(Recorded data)
§ §
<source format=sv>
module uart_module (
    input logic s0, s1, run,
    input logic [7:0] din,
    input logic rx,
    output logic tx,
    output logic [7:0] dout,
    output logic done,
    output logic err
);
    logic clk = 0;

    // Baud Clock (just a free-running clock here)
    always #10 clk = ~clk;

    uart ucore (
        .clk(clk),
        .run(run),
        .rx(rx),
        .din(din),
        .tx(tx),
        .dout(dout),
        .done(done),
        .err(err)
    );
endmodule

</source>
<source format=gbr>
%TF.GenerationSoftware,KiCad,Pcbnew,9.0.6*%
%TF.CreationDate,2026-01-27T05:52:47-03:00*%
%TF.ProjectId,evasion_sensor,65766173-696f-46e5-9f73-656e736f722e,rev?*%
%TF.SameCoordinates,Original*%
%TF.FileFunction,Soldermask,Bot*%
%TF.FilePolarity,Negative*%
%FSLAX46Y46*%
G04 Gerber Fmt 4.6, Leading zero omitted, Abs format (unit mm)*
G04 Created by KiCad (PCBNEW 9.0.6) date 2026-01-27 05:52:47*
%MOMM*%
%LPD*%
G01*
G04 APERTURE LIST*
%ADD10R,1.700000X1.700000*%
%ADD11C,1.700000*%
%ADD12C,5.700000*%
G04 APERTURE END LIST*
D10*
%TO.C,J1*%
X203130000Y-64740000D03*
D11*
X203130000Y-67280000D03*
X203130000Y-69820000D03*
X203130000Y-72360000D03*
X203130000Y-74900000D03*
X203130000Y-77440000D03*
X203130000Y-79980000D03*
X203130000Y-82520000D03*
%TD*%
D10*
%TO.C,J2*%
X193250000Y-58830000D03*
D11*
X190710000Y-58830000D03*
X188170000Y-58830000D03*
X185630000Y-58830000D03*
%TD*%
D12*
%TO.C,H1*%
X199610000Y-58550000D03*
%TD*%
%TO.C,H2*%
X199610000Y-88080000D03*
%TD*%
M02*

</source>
§ §
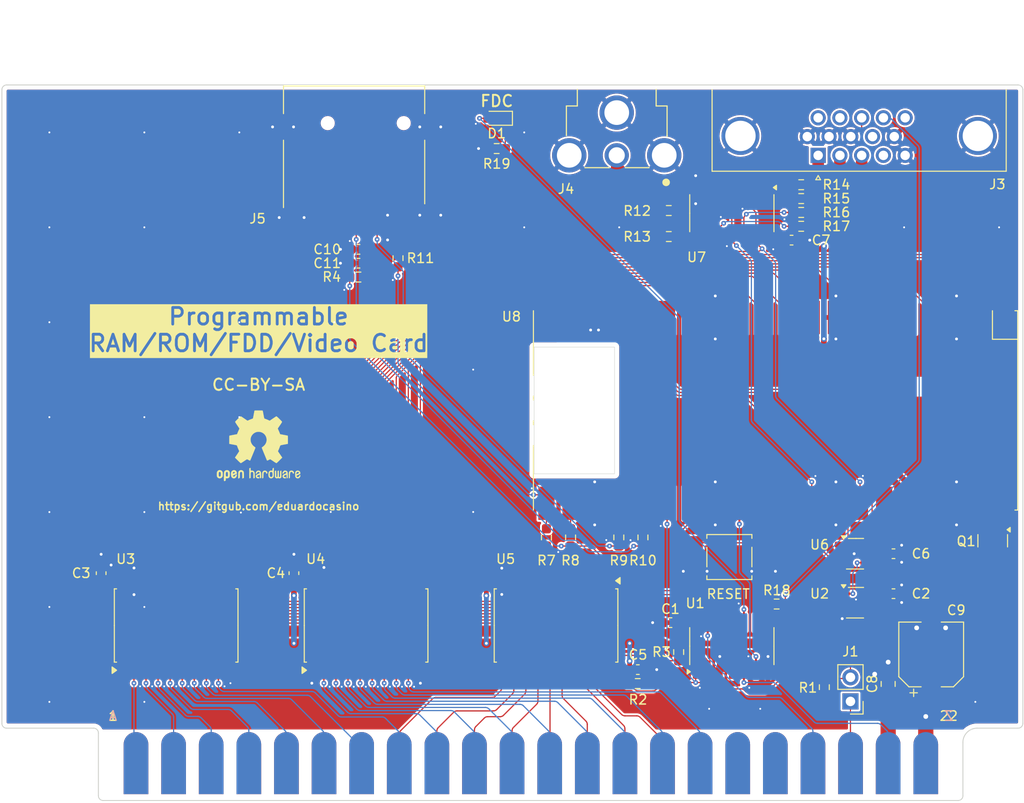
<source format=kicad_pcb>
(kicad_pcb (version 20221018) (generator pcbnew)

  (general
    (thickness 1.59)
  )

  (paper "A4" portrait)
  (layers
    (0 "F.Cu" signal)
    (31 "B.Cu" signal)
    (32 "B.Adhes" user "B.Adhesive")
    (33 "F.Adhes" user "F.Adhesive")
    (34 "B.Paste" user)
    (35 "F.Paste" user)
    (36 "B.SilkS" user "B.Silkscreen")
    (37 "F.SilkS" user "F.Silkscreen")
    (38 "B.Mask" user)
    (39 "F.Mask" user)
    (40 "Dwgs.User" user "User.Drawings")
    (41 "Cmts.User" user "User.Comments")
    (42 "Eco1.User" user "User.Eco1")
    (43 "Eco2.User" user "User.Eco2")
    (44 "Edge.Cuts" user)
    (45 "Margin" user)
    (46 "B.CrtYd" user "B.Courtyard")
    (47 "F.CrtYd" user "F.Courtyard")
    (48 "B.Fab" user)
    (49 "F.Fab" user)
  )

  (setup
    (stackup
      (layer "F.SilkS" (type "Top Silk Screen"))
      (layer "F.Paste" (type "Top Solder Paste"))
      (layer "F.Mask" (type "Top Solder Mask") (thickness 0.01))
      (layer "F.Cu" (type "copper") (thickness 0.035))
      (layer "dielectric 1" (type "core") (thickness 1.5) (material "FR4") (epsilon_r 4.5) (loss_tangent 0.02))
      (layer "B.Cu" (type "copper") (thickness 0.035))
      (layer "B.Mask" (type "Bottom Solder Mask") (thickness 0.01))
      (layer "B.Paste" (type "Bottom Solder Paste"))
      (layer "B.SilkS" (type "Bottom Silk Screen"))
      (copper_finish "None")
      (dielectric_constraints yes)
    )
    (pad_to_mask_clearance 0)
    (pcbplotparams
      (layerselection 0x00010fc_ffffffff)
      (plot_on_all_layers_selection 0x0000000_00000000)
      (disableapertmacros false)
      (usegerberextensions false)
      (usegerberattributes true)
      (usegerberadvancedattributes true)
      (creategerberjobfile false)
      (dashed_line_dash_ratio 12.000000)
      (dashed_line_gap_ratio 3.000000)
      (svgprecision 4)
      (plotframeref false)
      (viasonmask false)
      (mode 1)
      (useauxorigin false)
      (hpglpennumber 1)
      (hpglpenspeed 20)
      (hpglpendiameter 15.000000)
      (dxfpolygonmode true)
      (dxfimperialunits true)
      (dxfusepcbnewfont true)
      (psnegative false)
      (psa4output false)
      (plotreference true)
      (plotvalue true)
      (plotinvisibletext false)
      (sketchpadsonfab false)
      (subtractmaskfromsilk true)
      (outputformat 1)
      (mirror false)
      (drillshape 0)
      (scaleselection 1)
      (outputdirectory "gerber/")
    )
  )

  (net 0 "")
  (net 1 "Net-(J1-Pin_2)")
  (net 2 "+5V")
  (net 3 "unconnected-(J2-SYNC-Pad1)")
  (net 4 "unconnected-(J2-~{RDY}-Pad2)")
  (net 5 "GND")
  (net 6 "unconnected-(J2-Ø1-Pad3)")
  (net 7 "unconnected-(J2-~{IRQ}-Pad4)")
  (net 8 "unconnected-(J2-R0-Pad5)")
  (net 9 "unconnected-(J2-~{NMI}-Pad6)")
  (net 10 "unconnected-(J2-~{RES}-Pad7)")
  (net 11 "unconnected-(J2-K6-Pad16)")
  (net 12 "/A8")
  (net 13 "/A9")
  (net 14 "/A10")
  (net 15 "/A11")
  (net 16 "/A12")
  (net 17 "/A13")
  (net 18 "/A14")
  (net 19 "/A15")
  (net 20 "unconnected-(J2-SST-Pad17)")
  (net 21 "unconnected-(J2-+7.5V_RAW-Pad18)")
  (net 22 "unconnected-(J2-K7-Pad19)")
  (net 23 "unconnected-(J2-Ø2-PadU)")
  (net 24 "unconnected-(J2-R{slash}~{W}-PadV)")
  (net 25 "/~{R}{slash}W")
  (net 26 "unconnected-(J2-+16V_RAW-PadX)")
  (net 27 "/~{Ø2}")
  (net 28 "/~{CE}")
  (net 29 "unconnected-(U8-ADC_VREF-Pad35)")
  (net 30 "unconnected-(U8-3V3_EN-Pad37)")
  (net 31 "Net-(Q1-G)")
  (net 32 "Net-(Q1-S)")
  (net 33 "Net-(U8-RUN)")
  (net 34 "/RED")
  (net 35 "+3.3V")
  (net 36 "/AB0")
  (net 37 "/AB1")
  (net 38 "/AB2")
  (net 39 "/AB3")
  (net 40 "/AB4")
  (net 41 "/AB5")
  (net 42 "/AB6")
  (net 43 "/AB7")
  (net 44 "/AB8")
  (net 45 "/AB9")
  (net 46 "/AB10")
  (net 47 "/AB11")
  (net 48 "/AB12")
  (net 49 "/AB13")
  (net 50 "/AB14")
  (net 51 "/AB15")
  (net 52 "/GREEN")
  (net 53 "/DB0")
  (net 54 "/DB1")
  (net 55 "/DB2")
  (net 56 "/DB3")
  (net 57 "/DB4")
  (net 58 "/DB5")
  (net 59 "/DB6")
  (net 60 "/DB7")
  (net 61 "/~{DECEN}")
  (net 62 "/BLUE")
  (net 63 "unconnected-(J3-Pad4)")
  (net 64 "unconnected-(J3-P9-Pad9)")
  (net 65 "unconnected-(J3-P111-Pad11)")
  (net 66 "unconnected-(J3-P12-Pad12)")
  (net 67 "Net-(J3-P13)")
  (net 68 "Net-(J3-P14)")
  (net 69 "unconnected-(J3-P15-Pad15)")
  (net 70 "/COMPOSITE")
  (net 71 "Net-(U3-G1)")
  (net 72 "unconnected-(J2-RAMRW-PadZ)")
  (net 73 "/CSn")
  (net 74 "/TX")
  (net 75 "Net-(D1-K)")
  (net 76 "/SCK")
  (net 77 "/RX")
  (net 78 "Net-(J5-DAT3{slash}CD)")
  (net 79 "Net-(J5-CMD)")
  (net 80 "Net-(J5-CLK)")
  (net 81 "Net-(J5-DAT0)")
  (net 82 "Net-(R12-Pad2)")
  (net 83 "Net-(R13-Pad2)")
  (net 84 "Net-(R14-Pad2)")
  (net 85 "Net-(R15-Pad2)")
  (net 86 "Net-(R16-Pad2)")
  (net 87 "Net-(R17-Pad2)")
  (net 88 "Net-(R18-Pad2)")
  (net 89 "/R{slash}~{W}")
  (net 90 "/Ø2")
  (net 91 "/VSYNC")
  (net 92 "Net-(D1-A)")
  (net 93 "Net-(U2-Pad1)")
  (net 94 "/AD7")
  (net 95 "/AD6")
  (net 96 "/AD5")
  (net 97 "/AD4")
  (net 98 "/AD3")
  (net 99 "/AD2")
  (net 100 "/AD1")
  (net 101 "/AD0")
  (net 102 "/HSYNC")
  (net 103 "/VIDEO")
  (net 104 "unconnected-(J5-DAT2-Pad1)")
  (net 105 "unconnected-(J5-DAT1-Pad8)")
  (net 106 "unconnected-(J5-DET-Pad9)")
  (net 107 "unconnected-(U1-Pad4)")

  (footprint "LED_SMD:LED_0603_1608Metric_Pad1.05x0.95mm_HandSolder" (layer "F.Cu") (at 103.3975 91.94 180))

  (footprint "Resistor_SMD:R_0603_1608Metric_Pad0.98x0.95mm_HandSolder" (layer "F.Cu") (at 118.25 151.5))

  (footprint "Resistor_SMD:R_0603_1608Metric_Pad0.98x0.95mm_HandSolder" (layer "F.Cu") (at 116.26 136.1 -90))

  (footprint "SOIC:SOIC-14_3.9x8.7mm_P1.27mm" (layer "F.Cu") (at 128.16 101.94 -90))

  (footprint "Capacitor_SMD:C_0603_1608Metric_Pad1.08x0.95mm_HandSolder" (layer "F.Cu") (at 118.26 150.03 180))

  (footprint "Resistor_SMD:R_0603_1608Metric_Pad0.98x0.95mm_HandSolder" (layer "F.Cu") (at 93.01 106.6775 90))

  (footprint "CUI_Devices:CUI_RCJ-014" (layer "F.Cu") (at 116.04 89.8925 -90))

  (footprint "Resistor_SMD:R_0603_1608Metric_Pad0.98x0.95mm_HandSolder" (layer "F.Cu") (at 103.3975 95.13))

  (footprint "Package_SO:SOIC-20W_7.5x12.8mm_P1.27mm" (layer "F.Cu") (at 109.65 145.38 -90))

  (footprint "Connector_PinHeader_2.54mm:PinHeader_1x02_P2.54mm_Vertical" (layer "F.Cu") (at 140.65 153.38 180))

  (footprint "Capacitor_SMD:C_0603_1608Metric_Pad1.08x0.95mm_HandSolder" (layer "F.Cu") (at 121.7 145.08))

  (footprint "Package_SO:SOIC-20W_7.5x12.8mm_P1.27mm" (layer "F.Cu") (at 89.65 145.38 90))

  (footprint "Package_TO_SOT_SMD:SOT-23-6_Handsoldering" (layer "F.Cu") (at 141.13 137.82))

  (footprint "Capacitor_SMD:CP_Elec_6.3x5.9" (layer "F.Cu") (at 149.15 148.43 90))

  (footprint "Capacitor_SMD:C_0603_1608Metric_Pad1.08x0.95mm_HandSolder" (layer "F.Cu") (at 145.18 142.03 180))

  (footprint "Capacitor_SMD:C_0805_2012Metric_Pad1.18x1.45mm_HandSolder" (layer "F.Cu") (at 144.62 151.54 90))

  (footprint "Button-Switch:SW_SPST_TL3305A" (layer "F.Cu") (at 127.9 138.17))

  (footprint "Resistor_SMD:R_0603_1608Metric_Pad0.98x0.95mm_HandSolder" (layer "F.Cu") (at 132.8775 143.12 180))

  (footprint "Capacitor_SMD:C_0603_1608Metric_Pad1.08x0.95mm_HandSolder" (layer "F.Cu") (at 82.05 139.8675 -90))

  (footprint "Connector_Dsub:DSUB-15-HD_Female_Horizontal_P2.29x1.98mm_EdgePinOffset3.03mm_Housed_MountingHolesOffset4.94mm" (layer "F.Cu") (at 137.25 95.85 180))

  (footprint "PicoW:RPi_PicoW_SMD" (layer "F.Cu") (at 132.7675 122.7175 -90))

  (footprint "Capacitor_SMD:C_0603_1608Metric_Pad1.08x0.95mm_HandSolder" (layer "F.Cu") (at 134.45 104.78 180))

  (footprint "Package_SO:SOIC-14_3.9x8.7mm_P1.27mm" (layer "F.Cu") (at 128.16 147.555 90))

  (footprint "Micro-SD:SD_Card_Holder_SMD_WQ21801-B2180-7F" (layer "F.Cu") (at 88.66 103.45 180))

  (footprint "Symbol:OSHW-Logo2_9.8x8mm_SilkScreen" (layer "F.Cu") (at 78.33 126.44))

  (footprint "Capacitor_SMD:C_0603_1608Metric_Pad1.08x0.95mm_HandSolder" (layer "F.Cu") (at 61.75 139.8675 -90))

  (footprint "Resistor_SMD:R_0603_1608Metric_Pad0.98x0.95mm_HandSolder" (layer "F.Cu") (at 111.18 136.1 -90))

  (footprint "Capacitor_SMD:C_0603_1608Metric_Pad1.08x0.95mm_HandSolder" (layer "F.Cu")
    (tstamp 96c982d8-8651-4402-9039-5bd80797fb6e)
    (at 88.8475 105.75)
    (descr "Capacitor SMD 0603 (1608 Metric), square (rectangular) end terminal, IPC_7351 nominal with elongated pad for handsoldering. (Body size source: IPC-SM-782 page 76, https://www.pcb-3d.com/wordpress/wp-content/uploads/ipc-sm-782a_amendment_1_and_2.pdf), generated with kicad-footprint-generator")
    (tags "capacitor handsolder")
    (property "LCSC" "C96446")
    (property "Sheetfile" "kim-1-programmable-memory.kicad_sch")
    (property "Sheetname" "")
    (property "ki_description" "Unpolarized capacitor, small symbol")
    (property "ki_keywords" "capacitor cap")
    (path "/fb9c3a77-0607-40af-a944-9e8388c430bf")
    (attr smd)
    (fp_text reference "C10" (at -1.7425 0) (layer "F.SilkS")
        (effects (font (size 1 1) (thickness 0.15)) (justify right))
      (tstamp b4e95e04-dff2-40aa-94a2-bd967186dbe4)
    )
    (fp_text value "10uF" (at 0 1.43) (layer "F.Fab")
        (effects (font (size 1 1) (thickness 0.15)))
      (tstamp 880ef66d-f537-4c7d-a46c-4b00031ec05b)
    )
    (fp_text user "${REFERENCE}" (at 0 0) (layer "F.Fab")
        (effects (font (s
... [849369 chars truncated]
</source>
§ §
What the task asks
Wherever a line above contains the string "type", copy that line.

Worked solution
      (layer "F.SilkS" (type "Top Silk Screen"))
      (layer "F.Paste" (type "Top Solder Paste"))
      (layer "F.Mask" (type "Top Solder Mask") (thickness 0.01))
      (layer "F.Cu" (type "copper") (thickness 0.035))
      (layer "dielectric 1" (type "core") (thickness 1.5) (material "FR4") (epsilon_r 4.5) (loss_tangent 0.02))
      (layer "B.Cu" (type "copper") (thickness 0.035))
      (layer "B.Mask" (type "Bottom Solder Mask") (thickness 0.01))
      (layer "B.Paste" (type "Bottom Solder Paste"))
      (layer "B.SilkS" (type "Bottom Silk Screen"))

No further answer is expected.